Materials provided below:
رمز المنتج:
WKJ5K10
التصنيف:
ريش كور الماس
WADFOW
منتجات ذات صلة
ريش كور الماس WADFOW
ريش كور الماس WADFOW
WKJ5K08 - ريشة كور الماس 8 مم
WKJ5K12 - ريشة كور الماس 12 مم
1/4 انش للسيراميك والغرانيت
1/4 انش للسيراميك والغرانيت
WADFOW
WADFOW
End of Materials provided.
Output an exact copy of the lines from the one holding "WKJ5K08 - ريشة كور الماس 8 مم" to the last line of the data, inclusive, and nothing beyond that range.

WKJ5K08 - ريشة كور الماس 8 مم
WKJ5K12 - ريشة كور الماس 12 مم
1/4 انش للسيراميك والغرانيت
1/4 انش للسيراميك والغرانيت
WADFOW
WADFOW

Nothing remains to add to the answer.